Exercise details:
Print, exactly and with no pictures, the line containing "click(590, 329)" and each line after it to the end of the entries below.

The input:
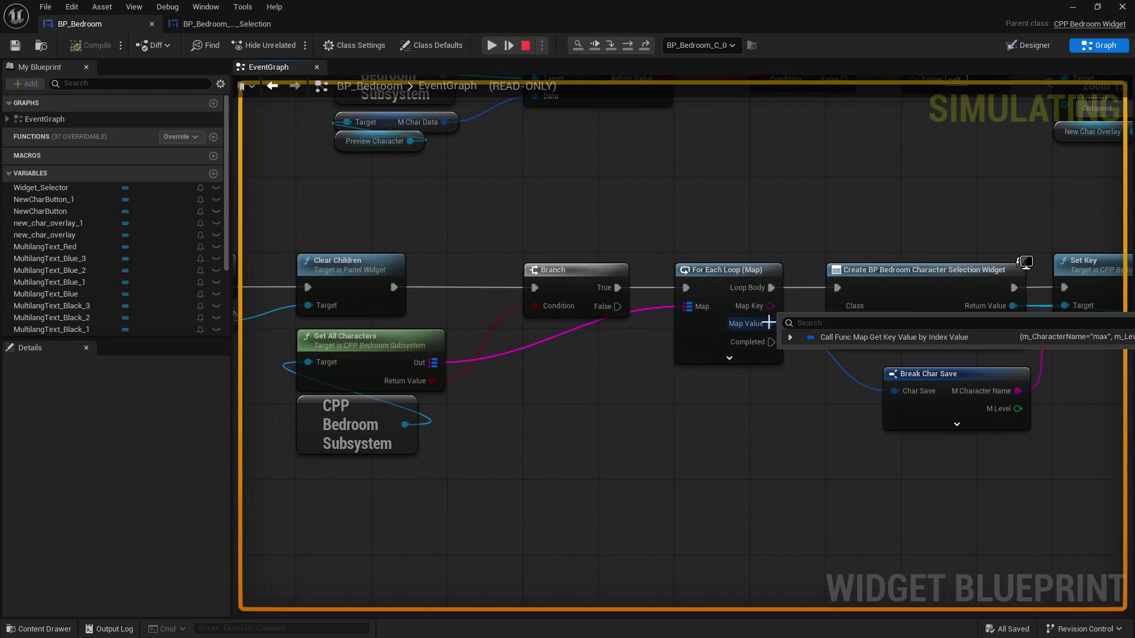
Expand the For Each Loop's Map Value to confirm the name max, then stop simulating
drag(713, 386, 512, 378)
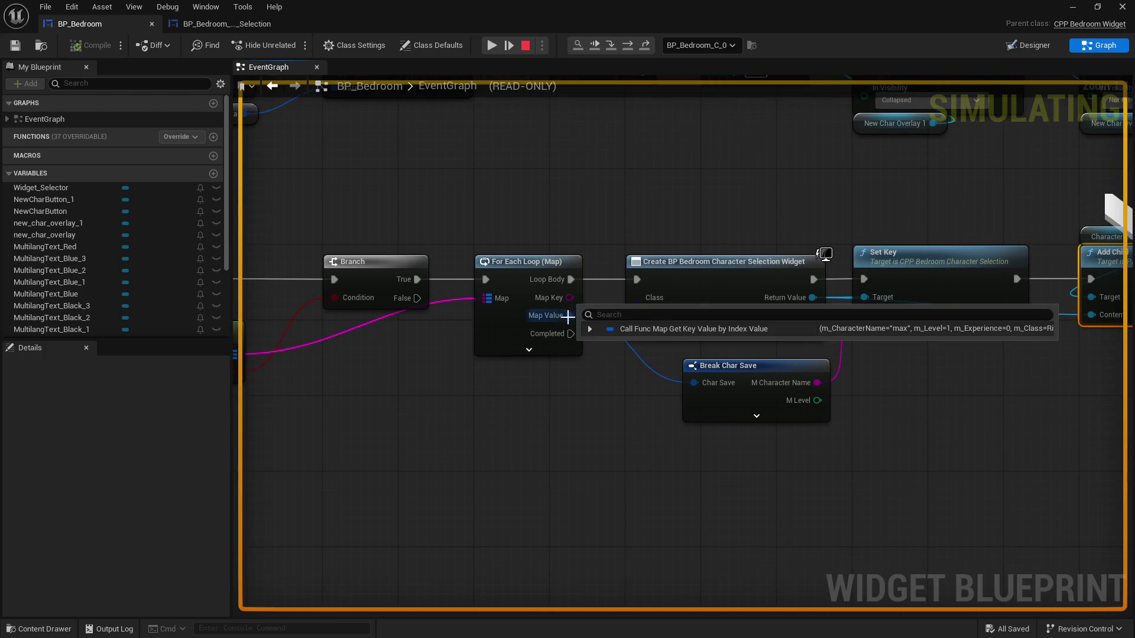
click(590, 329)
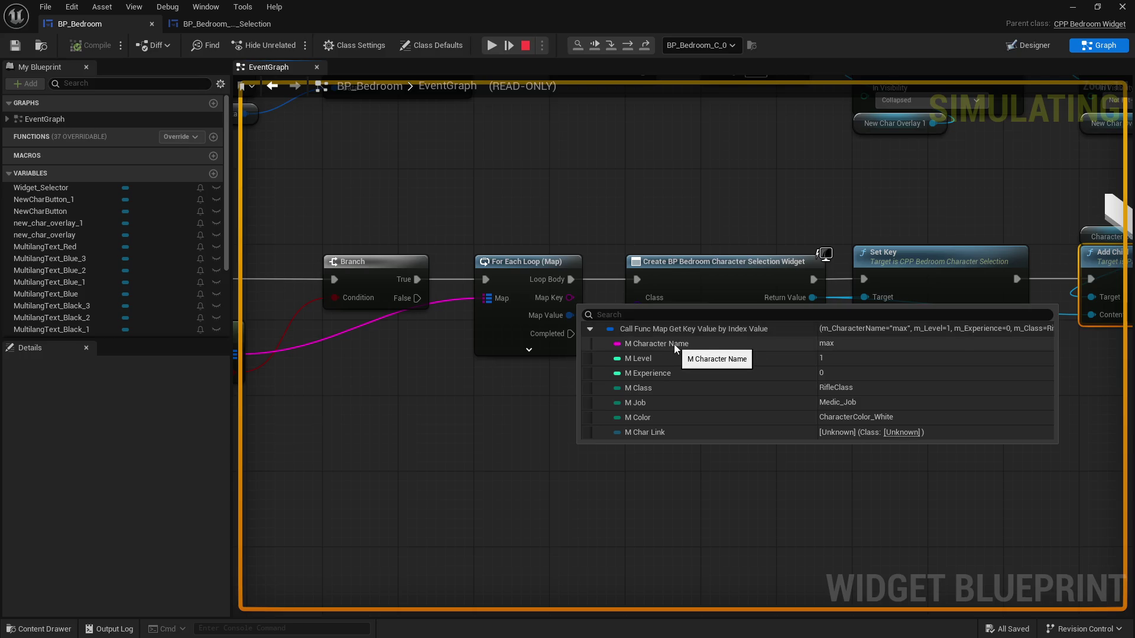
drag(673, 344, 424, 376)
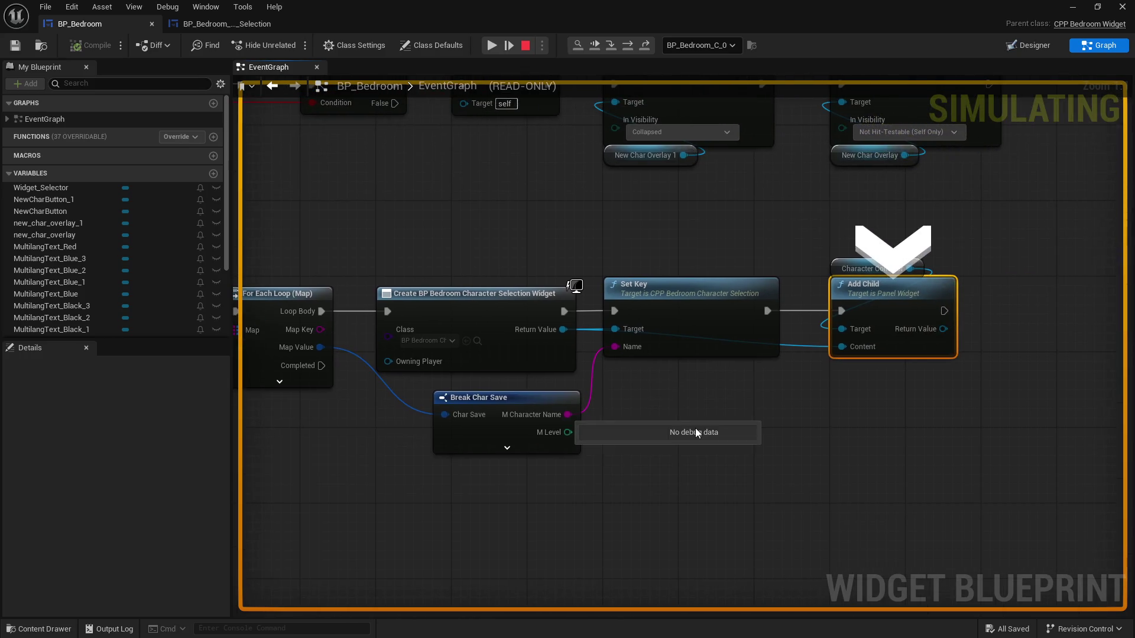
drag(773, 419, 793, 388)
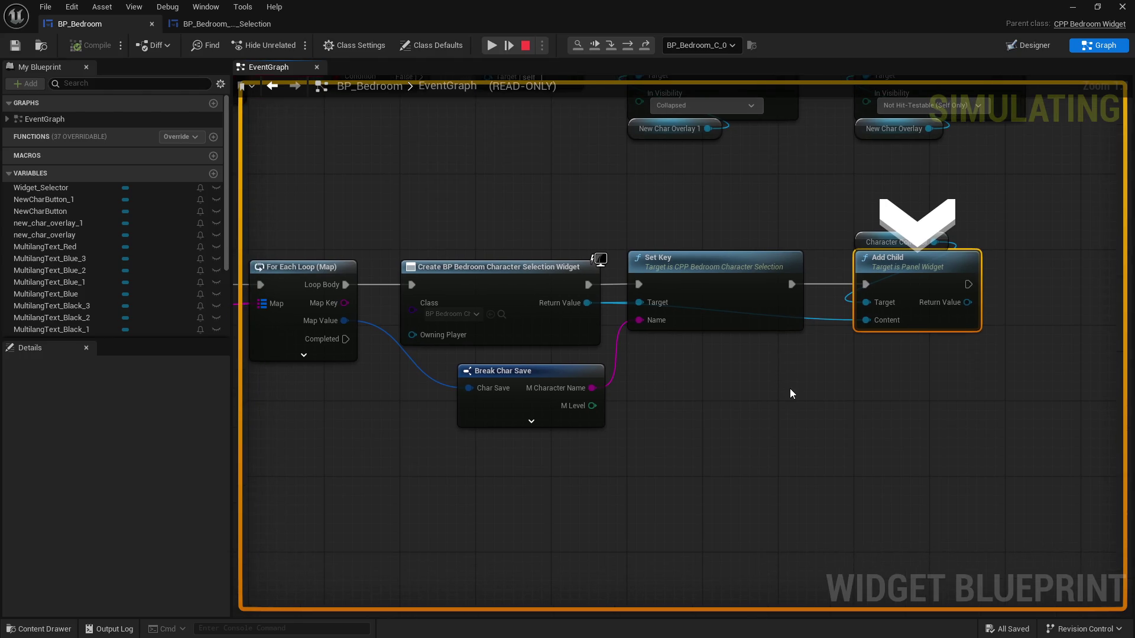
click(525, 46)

Written solution:
click(590, 329)
drag(673, 344, 424, 376)
drag(773, 419, 793, 388)
click(525, 46)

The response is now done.